Меня так сковало страхом от этих ее слов, что я долго не мог обрести язык.
– Ты заметил,– продолжала госпожа, к моему удивлению не выражая ни возмущения, ни гнева,– что среди рабов нижайшие словно бы несут свой жребий без особого огорчения, в то время как самые благородные, почти свободные, злятся особенно сильно? Как будто чем больше слуга чувствует себя достойным лучшей участи, пусть даже не имея средств достичь ее, тем мучительнее для него переживается зависимость.
Таков и был Петух. Я никогда не задумывался об этом таким образом, а теперь, когда эту мысль выразила госпожа, я понял, что она права.
– Твой друг Петух слишком много болтает. А что недоговаривает его язык, то слишком явно выражают его манеры.– Она процитировала, практически дословно, несколько бунтарских высказываний Дектона, которые, мне казалось, слышал я один по пути обратно из Антириона.
Я потерял дар речи и почувствовал, как меня прошиб пот. А лицо госпожи Ареты по-прежнему ничего не выражало.
– Ты знаешь, что такое криптея? – спросила она. Я знал.
– Это тайное сообщество у Равных. Никто не знает его членов, только известно, что это самые молодые и самые сильные и они творят свои дела по ночам.
– И что это за дела?
– Они делают так, что люди исчезают.
Говоря «люди», я имел в виду илотов. Илотов-изменников.

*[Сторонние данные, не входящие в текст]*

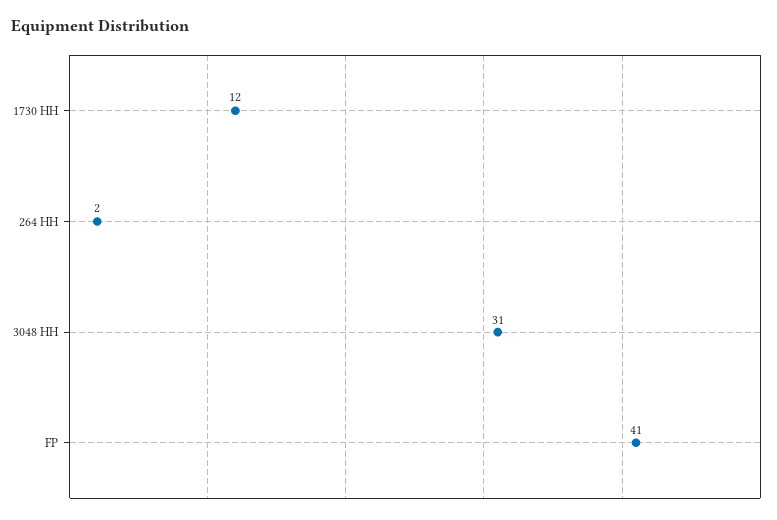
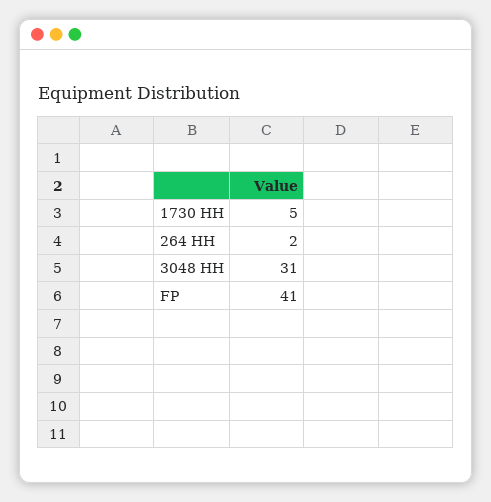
1730 HH: 12 -> 5

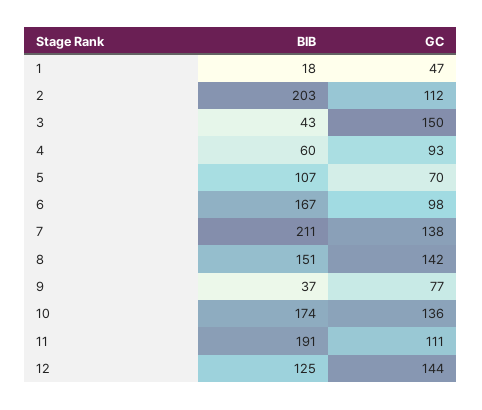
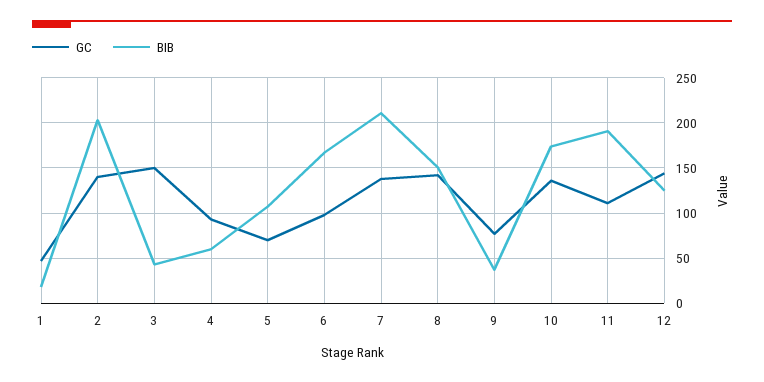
GC, 2: 112 -> 140

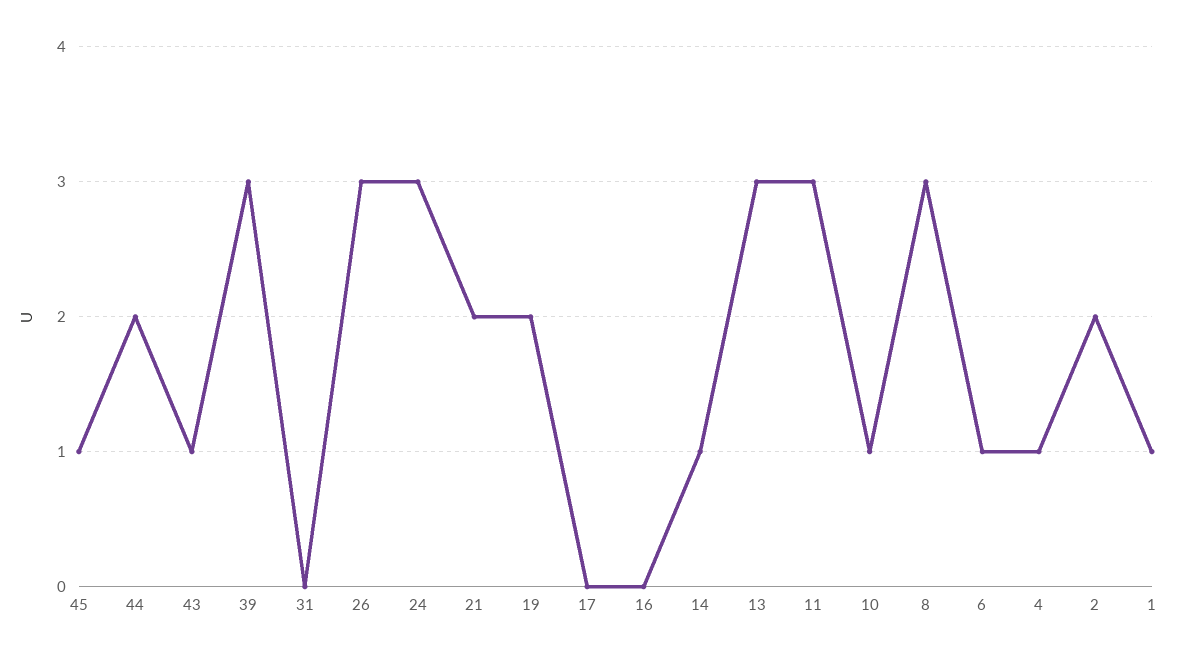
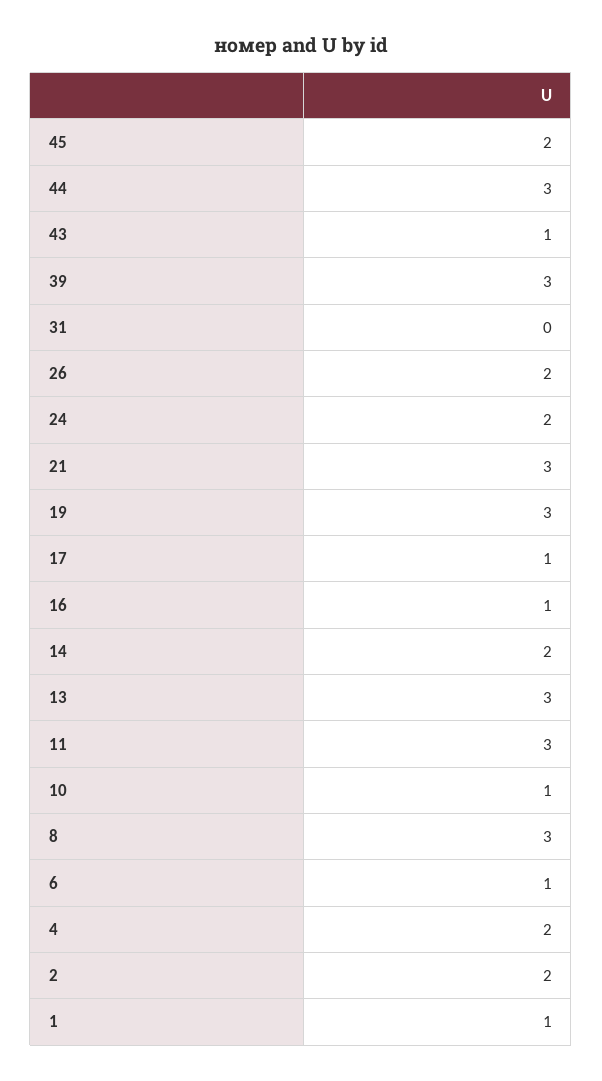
45: 1 -> 2
44: 2 -> 3
26: 3 -> 2
24: 3 -> 2
21: 2 -> 3
19: 2 -> 3
17: 0 -> 1
16: 0 -> 1
14: 1 -> 2
4: 1 -> 2

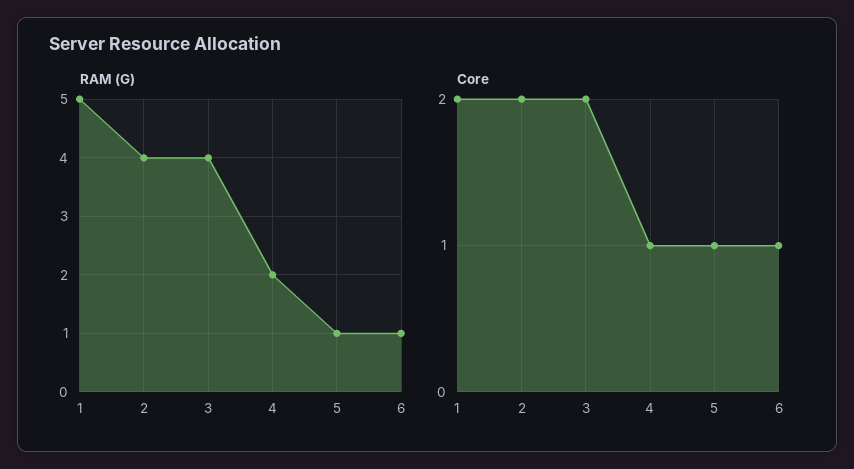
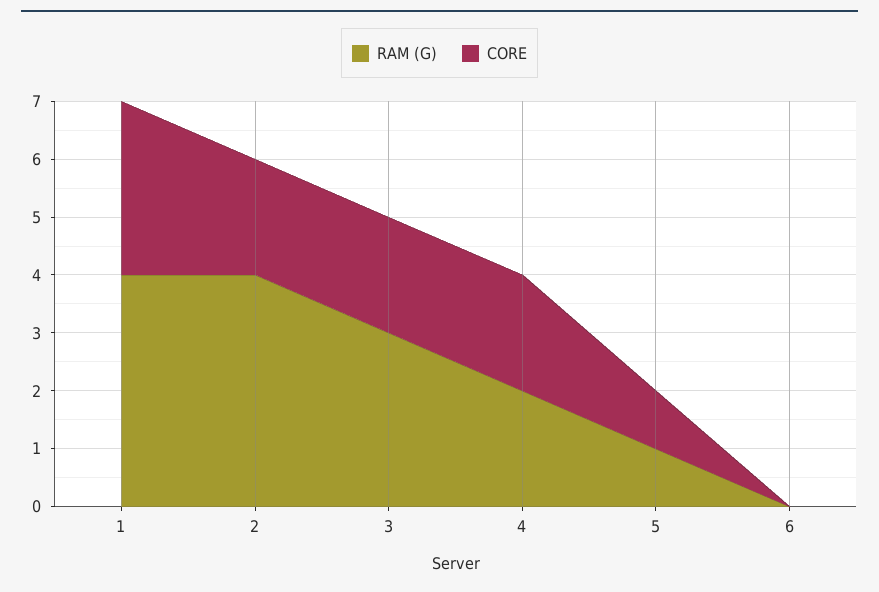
RAM (G), 1: 5 -> 4
RAM (G), 3: 4 -> 3
RAM (G), 6: 1 -> 0
Core, 1: 2 -> 3
Core, 4: 1 -> 2
Core, 6: 1 -> 0

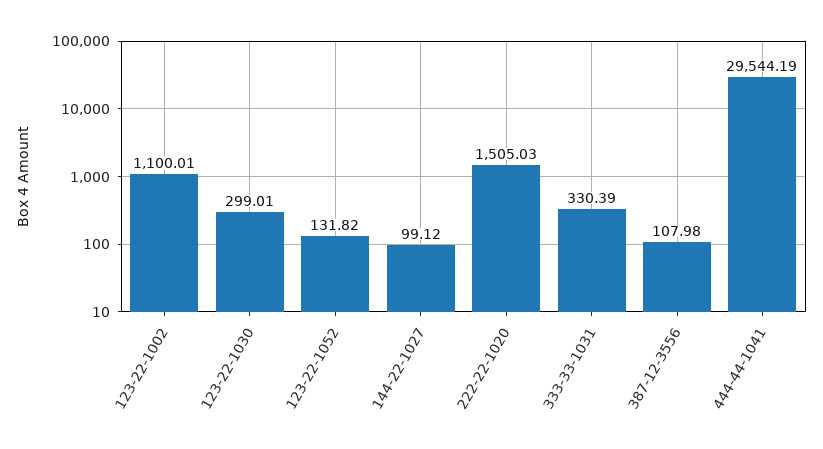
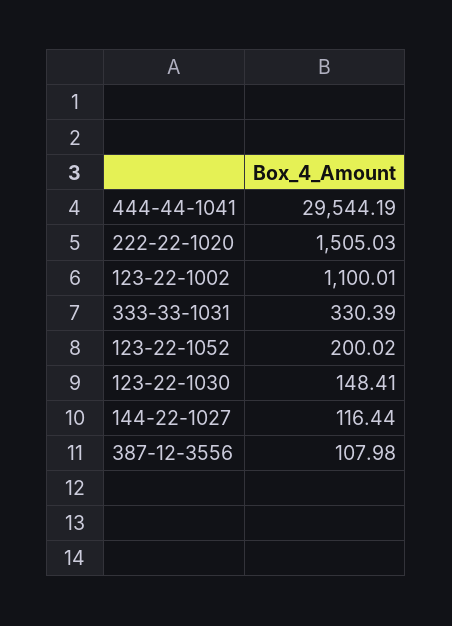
123-22-1030: 299.01 -> 148.41
123-22-1052: 131.82 -> 200.02
144-22-1027: 99.12 -> 116.44

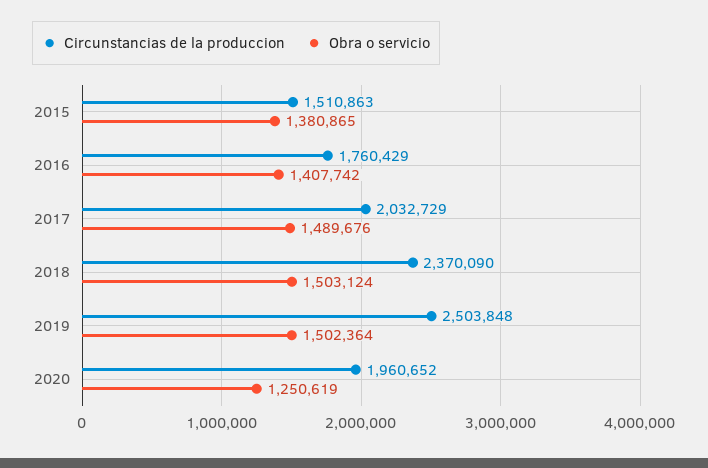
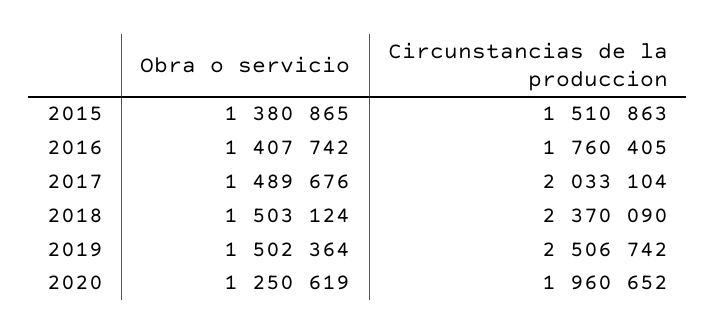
Circunstancias de la produccion, 2016: 1760429 -> 1760405
Circunstancias de la produccion, 2017: 2032729 -> 2033104
Circunstancias de la produccion, 2019: 2503848 -> 2506742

– А теперь ответь, но сначала подумай.– Госпожа Арета сделала паузу, чтобы усилить значимость вопроса, который собиралась задать.– Если бы ты был членом криптеи и узнал то, что я тебе только что сказала про этого илота, Петуха, – что он вел предательские по отношению к городу разговоры, а потом еще выразил намерение предпринять соответствующие действия,– что бы ты сделал?
Ответ мог быть лишь один.
– Если бы я был членом криптеи, моим долгом было бы убить его.
Госпожа выслушала это, и ее лицо не выразило ничего. – Тогда ответь: на своем месте, на месте друга этого юноши-илота, Петуха, что бы ты сделал?
Я промямлил что-то насчёт смягчающих обстоятельств: что, мол, Петух часто болтает сгоряча, не думая, что обычно его слова – пустые угрозы, и все это знают.
Госпожа обернулась в тень. – Этот юноша лжет?
– Да, мама!
Я в страхе повернулся. Обе старшие дочери и не думали спать, а ловили каждое слово.
– Я отвечу за тебя сама, молодой человек,– сказала госпожа, выручая меня из затруднительного положения. -Думаю, вот что ты бы сделал. Ты бы предупредил этого парнишку, Петуха, чтобы тот больше не говорил подобных вещей в твоем присутствии и не предпринимал никаких действий, ни малейших, а то ты сам с ним расправишься.
Я был в полном замешательстве. Госпожа улыбнулась.
–Ты плохой лжец. Это не входит в число твоих талантов. И я этим восхищаюсь. Но ты ступил на опасную почву. Спарта может быть величайшим городом в Элладе, но это все-таки маленький город. Здесь мышка не успеет чихнуть, как каждая кошка говорит ей: «Будь здорова!» Слуги и илоты все слышат, и их языки за сладкий пирожок разболтают что угодно.
Я задумался над этим.
– А мой – за чашу вина? – спросил я наконец.
– Мальчишка тебе дерзит, мама! – донесся голос девятилетней Алексы.– Тебе следует его высечь!
К моему облегчению, госпожа Арета смотрела на меня в свете лампы без гнева и негодования, а просто спокойно, словно бы изучая меня.